A concepção jurídica do Common Law, no qual as fontes principais do Direito são os costumes e a jurisprudência, surgiu na Inglaterra, na Idade Média, configurando, juntamente com o Civil Law, os dois grandes subsistemas em que geralmente os doutrinadores e estudiosos da Ciência Jurídica concebem o sistema ocidental de Direito. Neste último, também chamado de romanístico (em decorrência do Direito Romano, amplamente codificado e base legislativa para muitas das populações nos territórios outrora parte do Império Romano), as fontes principais do Direito são as leis, ou seja, as normas jurídicas escritas e, em alguma medida, consolidadas e codificadas, sendo utilizado majoritariamente nos países germânicos e latinos, dentre estes o Brasil.

Nos países integrantes do Common Law, as decisões judiciais dos tribunais podem estabelecer precedentes que determinam um novo princípio ou conceito legal significativo ou, ainda, afetar substancialmente a interpretação da lei existente, exatamente por esta razão a afirmação segundo a qual a jurisprudência constitui-se em uma das fontes principais do Direito. Estas decisões são denominadas "Leading Cases" no Reino Unido e em outras jurisdições da Commonwealth e "Landmark Cases" nos Estados Unidos.

Nos Estados da Commonwealth, uma decisão relatada é considerada um Leading Case quando "estabelece a lei" (no sentido estrito de regra normativa) para a questão discutida em juízo.

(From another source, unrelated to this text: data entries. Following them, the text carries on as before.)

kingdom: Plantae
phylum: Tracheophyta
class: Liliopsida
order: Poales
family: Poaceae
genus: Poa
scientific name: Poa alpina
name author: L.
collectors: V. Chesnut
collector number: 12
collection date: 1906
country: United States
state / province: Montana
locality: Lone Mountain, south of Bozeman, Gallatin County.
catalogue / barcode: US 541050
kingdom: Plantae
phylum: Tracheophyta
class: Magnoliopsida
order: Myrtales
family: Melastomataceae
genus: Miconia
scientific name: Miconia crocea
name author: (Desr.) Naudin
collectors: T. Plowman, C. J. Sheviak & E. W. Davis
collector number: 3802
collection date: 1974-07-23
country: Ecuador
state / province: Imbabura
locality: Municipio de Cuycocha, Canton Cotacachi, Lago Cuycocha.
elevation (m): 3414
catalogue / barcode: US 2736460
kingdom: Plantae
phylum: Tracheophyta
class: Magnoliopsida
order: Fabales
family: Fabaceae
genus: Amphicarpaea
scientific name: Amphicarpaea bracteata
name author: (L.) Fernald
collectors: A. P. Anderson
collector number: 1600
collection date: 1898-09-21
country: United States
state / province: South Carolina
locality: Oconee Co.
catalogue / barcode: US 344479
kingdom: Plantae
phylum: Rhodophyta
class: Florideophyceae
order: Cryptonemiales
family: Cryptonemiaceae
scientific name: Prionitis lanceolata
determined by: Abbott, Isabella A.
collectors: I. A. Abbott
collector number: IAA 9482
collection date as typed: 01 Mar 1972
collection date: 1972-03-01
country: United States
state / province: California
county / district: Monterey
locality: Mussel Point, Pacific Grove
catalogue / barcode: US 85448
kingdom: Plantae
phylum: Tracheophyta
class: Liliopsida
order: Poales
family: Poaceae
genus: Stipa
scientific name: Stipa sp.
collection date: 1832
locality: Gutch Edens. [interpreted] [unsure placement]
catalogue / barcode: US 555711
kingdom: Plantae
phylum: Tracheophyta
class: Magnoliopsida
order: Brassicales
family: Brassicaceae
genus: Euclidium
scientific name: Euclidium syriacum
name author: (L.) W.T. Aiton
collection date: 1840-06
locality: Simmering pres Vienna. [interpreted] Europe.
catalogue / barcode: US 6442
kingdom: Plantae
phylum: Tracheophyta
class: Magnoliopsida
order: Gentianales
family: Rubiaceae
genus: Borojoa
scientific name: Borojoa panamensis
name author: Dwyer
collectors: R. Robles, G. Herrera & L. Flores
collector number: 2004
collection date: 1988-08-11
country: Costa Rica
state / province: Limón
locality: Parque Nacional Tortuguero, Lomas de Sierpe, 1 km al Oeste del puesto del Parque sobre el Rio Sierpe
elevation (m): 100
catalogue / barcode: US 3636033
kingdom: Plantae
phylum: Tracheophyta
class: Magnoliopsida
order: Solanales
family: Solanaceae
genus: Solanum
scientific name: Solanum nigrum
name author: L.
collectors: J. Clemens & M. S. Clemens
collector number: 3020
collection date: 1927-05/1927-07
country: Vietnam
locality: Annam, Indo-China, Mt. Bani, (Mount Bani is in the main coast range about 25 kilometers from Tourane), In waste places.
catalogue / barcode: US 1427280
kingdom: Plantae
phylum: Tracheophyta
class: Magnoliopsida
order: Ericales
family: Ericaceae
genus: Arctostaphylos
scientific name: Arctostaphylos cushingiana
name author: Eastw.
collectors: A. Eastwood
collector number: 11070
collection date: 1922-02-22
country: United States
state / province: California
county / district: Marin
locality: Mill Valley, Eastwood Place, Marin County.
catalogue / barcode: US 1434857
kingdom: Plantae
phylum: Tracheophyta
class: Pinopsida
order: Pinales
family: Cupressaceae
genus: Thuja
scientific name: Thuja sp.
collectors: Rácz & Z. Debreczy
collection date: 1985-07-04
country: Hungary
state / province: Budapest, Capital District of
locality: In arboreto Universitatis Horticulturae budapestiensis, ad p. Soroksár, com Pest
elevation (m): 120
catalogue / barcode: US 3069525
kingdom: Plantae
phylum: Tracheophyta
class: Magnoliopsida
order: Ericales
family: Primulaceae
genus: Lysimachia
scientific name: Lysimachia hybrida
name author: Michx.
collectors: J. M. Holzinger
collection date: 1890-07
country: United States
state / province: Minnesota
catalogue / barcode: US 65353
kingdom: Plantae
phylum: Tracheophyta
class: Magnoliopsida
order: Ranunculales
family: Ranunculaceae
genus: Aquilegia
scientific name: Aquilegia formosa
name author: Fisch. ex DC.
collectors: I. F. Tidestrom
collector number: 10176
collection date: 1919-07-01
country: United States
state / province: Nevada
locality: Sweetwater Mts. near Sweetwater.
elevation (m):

Foi o que aconteceu em 1914, quando o jurista canadense Augustus Henry Frazer Lefroy definiu muito bem o conceito de Leading Case ao afirmar simplesmente que "um Leading Case é aquele que estabelece a lei sobre algum ponto importante" (cf. Augustus Henry Frazer LEFROY. Leading Cases in Canadian Constitutional Law. Toronto, Carswell, 1914, p. v.).

Nos Estados Unidos, os Landmark Cases provém mais frequentemente da Suprema Corte americana, mas também podem ocorrer nas esferas judiciais estaduais. A título ilustrativo, faremos um breve resumo de três dos casos mais significativos na história do país:


1) O Caso Marbury v. Madison:

A importância desse caso, julgado em 1803 e considerado um marco do constitucionalismo mundial, decorre do fato de ter fixado as bases para a chamada Judicial Review, isto é, a possibilidade de o Judiciário poder rever as leis ou os atos da administração pública.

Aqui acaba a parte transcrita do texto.